=== Begin Enclosure ===

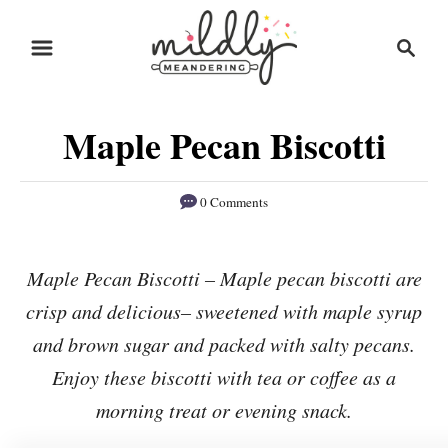
S
S
S
k
k
e
i
i
a
r
p
p
Maple Pecan Biscotti
c
t
t
h
o
o
0 Comments
R
C
e
o
Maple Pecan Biscotti – Maple pecan biscotti are
c
n
crisp and delicious– sweetened with maple syrup
i
t
p
e
and brown sugar and packed with salty pecans.
e
n
Enjoy these biscotti with tea or coffee as a
t
morning treat or evening snack.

=== End Enclosure ===

## WHAT IS EXPECTED
The pictures alone are to be left out when the data above is copied; all else must match exactly.

## EXERCISE ANSWER
S
S
S
k
k
e
i
i
a
r
p
p
Maple Pecan Biscotti
c
t
t
h
o
o
0 Comments
R
C
e
o
Maple Pecan Biscotti – Maple pecan biscotti are
c
n
crisp and delicious– sweetened with maple syrup
i
t
p
e
and brown sugar and packed with salty pecans.
e
n
Enjoy these biscotti with tea or coffee as a
t
morning treat or evening snack.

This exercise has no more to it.